§ **Data to use**
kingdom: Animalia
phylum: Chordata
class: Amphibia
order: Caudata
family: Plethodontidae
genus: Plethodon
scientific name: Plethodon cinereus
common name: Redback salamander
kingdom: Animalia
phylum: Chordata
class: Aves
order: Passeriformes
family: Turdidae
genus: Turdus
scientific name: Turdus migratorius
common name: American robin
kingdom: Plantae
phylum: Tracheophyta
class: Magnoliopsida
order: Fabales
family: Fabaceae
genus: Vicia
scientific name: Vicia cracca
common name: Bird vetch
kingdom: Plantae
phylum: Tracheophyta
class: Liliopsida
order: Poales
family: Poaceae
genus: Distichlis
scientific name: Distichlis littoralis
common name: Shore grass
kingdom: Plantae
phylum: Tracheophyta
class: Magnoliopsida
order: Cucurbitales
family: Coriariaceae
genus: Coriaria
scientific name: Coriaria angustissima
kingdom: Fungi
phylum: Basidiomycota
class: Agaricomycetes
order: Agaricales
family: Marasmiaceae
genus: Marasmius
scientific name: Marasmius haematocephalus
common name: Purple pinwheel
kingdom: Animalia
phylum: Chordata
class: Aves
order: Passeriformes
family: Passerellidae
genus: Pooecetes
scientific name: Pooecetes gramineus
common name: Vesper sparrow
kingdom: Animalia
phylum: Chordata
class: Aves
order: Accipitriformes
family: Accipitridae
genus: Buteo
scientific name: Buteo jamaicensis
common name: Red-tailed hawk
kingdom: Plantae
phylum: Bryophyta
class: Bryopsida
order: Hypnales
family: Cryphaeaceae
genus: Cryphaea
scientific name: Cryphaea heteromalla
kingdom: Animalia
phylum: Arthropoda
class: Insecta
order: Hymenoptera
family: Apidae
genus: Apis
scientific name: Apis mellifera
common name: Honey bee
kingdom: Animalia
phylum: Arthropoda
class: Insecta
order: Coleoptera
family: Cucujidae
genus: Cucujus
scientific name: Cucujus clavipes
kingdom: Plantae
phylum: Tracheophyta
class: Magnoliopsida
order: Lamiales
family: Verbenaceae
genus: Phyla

§ **Your instructions**
List every line from the items above as a numbered list, skipping any blank lines.

§ **Solution for this exercise**
1. kingdom: Animalia
2. phylum: Chordata
3. class: Amphibia
4. order: Caudata
5. family: Plethodontidae
6. genus: Plethodon
7. scientific name: Plethodon cinereus
8. common name: Redback salamander
9. kingdom: Animalia
10. phylum: Chordata
11. class: Aves
12. order: Passeriformes
13. family: Turdidae
14. genus: Turdus
15. scientific name: Turdus migratorius
16. common name: American robin
17. kingdom: Plantae
18. phylum: Tracheophyta
19. class: Magnoliopsida
20. order: Fabales
21. family: Fabaceae
22. genus: Vicia
23. scientific name: Vicia cracca
24. common name: Bird vetch
25. kingdom: Plantae
26. phylum: Tracheophyta
27. class: Liliopsida
28. order: Poales
29. family: Poaceae
30. genus: Distichlis
31. scientific name: Distichlis littoralis
32. common name: Shore grass
33. kingdom: Plantae
34. phylum: Tracheophyta
35. class: Magnoliopsida
36. order: Cucurbitales
37. family: Coriariaceae
38. genus: Coriaria
39. scientific name: Coriaria angustissima
40. kingdom: Fungi
41. phylum: Basidiomycota
42. class: Agaricomycetes
43. order: Agaricales
44. family: Marasmiaceae
45. genus: Marasmius
46. scientific name: Marasmius haematocephalus
47. common name: Purple pinwheel
48. kingdom: Animalia
49. phylum: Chordata
50. class: Aves
51. order: Passeriformes
52. family: Passerellidae
53. genus: Pooecetes
54. scientific name: Pooecetes gramineus
55. common name: Vesper sparrow
56. kingdom: Animalia
57. phylum: Chordata
58. class: Aves
59. order: Accipitriformes
60. family: Accipitridae
61. genus: Buteo
62. scientific name: Buteo jamaicensis
63. common name: Red-tailed hawk
64. kingdom: Plantae
65. phylum: Bryophyta
66. class: Bryopsida
67. order: Hypnales
68. family: Cryphaeaceae
69. genus: Cryphaea
70. scientific name: Cryphaea heteromalla
71. kingdom: Animalia
72. phylum: Arthropoda
73. class: Insecta
74. order: Hymenoptera
75. family: Apidae
76. genus: Apis
77. scientific name: Apis mellifera
78. common name: Honey bee
79. kingdom: Animalia
80. phylum: Arthropoda
81. class: Insecta
82. order: Coleoptera
83. family: Cucujidae
84. genus: Cucujus
85. scientific name: Cucujus clavipes
86. kingdom: Plantae
87. phylum: Tracheophyta
88. class: Magnoliopsida
89. order: Lamiales
90. family: Verbenaceae
91. genus: Phyla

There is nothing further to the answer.